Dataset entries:
++++++

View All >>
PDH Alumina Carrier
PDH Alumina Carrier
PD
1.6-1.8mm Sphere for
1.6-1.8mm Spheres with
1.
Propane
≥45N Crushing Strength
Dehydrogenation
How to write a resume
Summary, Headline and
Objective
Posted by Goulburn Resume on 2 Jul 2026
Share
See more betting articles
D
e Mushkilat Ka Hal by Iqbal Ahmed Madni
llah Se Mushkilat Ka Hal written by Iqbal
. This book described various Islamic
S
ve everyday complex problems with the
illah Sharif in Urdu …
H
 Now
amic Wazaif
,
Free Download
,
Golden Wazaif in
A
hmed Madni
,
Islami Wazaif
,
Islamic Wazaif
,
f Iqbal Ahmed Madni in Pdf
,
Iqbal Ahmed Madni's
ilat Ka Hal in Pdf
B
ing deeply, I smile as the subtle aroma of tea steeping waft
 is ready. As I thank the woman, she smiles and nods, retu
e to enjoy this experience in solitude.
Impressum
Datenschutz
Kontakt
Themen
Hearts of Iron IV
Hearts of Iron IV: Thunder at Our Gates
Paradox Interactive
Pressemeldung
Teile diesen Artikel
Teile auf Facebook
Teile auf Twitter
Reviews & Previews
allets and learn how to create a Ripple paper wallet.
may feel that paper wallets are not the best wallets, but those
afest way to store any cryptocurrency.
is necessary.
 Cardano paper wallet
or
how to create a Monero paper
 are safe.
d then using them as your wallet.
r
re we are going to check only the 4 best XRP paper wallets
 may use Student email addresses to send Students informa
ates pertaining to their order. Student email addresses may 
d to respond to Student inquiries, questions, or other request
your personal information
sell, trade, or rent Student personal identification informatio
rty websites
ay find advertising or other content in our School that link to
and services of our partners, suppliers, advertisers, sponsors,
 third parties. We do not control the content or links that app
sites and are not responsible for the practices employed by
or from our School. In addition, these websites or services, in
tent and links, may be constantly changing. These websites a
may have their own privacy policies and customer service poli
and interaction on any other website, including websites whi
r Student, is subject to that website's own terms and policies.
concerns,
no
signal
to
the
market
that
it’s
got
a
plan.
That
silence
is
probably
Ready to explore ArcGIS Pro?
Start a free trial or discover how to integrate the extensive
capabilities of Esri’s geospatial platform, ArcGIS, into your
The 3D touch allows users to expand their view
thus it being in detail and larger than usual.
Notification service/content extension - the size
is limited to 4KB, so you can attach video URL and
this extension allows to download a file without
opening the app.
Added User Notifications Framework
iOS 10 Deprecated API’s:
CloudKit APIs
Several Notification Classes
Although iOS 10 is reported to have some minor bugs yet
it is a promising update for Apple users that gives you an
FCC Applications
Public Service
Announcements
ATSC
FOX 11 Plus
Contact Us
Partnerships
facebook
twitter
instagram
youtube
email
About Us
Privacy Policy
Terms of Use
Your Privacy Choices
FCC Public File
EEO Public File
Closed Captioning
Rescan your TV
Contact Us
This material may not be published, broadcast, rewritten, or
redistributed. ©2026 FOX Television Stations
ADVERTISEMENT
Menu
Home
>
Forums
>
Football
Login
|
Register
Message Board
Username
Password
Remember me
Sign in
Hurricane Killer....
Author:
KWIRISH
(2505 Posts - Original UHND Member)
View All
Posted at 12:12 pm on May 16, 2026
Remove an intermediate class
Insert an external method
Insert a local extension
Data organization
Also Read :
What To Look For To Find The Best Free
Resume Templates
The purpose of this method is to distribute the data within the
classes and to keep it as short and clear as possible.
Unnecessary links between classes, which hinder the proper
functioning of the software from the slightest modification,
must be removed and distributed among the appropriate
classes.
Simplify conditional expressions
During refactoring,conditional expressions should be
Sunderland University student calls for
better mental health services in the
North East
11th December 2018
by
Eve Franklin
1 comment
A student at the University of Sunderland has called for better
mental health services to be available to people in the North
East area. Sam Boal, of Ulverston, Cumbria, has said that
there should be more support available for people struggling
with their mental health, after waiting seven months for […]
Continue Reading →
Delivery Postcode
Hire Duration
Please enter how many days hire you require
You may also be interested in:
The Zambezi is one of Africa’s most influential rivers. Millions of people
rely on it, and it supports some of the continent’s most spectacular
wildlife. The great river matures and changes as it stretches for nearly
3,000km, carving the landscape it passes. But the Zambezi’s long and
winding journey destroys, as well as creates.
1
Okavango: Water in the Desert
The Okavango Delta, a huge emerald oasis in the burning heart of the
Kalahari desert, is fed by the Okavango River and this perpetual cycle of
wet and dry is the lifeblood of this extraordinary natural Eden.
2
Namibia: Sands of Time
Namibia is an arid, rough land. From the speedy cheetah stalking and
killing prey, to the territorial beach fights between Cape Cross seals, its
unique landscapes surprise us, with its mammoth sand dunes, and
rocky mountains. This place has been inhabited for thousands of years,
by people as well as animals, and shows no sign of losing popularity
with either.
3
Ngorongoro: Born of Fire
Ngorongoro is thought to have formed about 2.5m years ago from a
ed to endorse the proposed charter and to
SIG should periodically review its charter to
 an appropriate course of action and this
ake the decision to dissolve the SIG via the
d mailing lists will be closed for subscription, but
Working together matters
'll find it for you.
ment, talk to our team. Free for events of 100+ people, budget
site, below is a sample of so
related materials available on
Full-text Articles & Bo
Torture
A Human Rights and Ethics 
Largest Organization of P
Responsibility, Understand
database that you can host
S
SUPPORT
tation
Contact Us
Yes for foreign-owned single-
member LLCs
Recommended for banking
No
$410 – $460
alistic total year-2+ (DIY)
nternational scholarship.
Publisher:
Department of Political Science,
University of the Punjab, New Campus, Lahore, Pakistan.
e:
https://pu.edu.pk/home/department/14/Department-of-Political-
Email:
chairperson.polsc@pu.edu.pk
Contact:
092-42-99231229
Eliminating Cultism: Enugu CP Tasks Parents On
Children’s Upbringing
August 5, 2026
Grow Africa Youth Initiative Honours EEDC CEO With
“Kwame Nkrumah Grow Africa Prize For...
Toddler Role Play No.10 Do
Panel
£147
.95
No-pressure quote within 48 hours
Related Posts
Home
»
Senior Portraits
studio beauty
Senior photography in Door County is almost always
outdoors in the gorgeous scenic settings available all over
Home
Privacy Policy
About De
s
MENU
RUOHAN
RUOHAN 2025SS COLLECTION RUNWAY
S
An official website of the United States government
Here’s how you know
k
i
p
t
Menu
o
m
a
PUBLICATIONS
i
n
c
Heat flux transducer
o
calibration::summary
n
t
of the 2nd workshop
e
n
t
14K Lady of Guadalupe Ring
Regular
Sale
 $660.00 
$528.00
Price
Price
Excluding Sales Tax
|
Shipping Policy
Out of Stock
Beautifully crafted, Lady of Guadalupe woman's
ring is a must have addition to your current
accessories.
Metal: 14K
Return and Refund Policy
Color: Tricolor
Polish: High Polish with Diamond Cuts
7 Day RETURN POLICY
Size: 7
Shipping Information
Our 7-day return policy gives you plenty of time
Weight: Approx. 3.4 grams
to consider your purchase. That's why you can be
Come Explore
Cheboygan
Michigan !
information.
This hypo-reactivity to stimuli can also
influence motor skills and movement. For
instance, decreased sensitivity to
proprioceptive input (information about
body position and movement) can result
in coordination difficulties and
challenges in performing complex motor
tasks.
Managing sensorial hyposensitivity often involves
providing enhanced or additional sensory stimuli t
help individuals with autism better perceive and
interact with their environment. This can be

++++++

Work required:
Copy word for word the stretch of entries above from the line that has "August 5, 2026" through the line that has "in coordination difficulties and", both ends included, and nothing outside it.

Problem solution:
August 5, 2026
Grow Africa Youth Initiative Honours EEDC CEO With
“Kwame Nkrumah Grow Africa Prize For...
Toddler Role Play No.10 Do
Panel
£147
.95
No-pressure quote within 48 hours
Related Posts
Home
»
Senior Portraits
studio beauty
Senior photography in Door County is almost always
outdoors in the gorgeous scenic settings available all over
Home
Privacy Policy
About De
s
MENU
RUOHAN
RUOHAN 2025SS COLLECTION RUNWAY
S
An official website of the United States government
Here’s how you know
k
i
p
t
Menu
o
m
a
PUBLICATIONS
i
n
c
Heat flux transducer
o
calibration::summary
n
t
of the 2nd workshop
e
n
t
14K Lady of Guadalupe Ring
Regular
Sale
 $660.00 
$528.00
Price
Price
Excluding Sales Tax
|
Shipping Policy
Out of Stock
Beautifully crafted, Lady of Guadalupe woman's
ring is a must have addition to your current
accessories.
Metal: 14K
Return and Refund Policy
Color: Tricolor
Polish: High Polish with Diamond Cuts
7 Day RETURN POLICY
Size: 7
Shipping Information
Our 7-day return policy gives you plenty of time
Weight: Approx. 3.4 grams
to consider your purchase. That's why you can be
Come Explore
Cheboygan
Michigan !
information.
This hypo-reactivity to stimuli can also
influence motor skills and movement. For
instance, decreased sensitivity to
proprioceptive input (information about
body position and movement) can result
in coordination difficulties and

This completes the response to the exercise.